En ce sens, en attaquant la Révolution américaine et la guerre civile, la classe dirigeante américaine piétine sa propre couronne et son propre sceptre. Le Times a contribué à faire tomber les statues de Jefferson et de Lincoln comme un enfant gâté qui brise ses propres jouets dans un accès de colère irrationnelle. Après avoir craché sur les sources de sa propre autorité dans une tentative de se plier aux politiques identitaires, et sentant maintenant avec une grande anxiété que le monde est devenu très «turbulent» et «instable», les sections de la classe dirigeante américaine pour lesquelles le Times parle regardent avec une envie non dissimulée les chapeaux en peau d’ours et les uniformes Tudor qui projettent l’apparence de «stabilité» et de «tradition» dans le vieux pays.

Cela contribue à expliquer ce que l’on ne peut décrire autrement que comme la «ligne» politique chaotique et incohérente du supposé journal de référence américain: À bas Jefferson et Lincoln et Vive le Roi!

Le Times n’est, bien sûr, pas étranger à l’hypocrisie – il est peut-être le plus grand spécialiste mondial de cette pratique. C’est le même journal qui invoque sélectivement les «droits de l’homme» contre chaque victime d’une agression militaire américaine, qui met en garde contre la «désinformation russe» tout en crachant sa propre désinformation et qui dénonce le «privilège» depuis ses propres remparts au sommet du privilège. La découverte d’une incohérence dans les pages du New York Times n’est pas, en soi, un événement majeur.

Dans son analyse du Projet 1619, le WSWS a reconnu dès le début que les nombreuses erreurs du journal ne reflétaient pas simplement des erreurs factuelles ou le travail d’historiens moins diligents ou intelligents. Au contraire, le WSWS a considéré que les attaques contre les héritages démocratiques de la Révolution américaine et de la guerre civile – que le Times avait défendus dans une période antérieure – étaient le produit de dynamiques sociales plus profondes. Il en va de même pour l’adulation de la monarchie par les médias américains.

En publiant et en promouvant le Projet 1619, le New York Times, en tant que porte-parole d’une faction importante de la classe dirigeante américaine regroupée autour du Parti démocrate, abandonnait expressément la défense de ce qui était démocratique ou progressiste dans l’histoire de ce pays, y compris, par implication, tous les acquis sociaux de ces luttes. Le WSWS a immédiatement signalé que la classe ouvrière internationale défendrait ce que la classe dirigeante américaine ne défendrait pas.
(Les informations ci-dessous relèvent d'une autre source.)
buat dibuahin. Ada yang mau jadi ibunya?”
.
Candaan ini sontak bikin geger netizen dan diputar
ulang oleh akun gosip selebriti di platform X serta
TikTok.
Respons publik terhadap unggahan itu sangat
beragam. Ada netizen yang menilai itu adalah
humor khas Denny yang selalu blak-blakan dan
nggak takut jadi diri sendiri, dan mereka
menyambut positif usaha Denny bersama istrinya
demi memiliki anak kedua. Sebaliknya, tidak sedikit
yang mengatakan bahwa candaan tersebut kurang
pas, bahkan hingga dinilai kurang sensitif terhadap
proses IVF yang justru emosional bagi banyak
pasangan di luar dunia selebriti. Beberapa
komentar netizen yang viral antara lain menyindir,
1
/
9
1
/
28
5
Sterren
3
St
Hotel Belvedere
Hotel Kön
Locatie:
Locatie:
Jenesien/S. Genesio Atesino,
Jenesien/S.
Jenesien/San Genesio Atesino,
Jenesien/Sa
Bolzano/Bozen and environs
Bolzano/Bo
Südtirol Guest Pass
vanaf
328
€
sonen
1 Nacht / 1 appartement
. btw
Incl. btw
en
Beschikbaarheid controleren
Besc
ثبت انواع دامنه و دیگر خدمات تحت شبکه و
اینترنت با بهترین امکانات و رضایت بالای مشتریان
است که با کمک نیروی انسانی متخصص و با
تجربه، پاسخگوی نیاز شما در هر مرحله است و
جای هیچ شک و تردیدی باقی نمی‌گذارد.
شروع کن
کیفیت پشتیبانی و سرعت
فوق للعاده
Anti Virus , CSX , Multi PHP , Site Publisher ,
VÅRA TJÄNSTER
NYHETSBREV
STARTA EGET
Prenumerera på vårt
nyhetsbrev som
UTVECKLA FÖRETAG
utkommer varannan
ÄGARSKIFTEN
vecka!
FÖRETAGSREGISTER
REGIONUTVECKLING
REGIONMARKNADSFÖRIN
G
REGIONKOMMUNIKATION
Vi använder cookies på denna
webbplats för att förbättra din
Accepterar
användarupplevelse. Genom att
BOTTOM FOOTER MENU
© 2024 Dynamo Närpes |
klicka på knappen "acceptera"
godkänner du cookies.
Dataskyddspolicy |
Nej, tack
«La bourgeoisie a honteusement trahi toutes les traditions de sa jeunesse historique», a écrit un jour Trotsky. «Le prolétariat a pris sous sa protection l’honneur du passé révolutionnaire de la bourgeoisie».

Les changements rapides au niveau du discours politique officiel ont toujours reflété et anticipé des changements plus explosifs et qualitatifs dans la dynamique sociale plus large de la lutte des classes – qui englobe les besoins matériels et les aspirations de centaines de millions de personnes. Dans sa falsification de l’histoire américaine, dans sa prosternation éhontée devant la monarchie, et dans ses articles toujours plus hypocrites et incohérents, le New York Times exprime la crise aiguë de la domination bourgeoise en Amérique, alors que des bouleversements sociaux colossaux se profilent à l’horizon immédiat.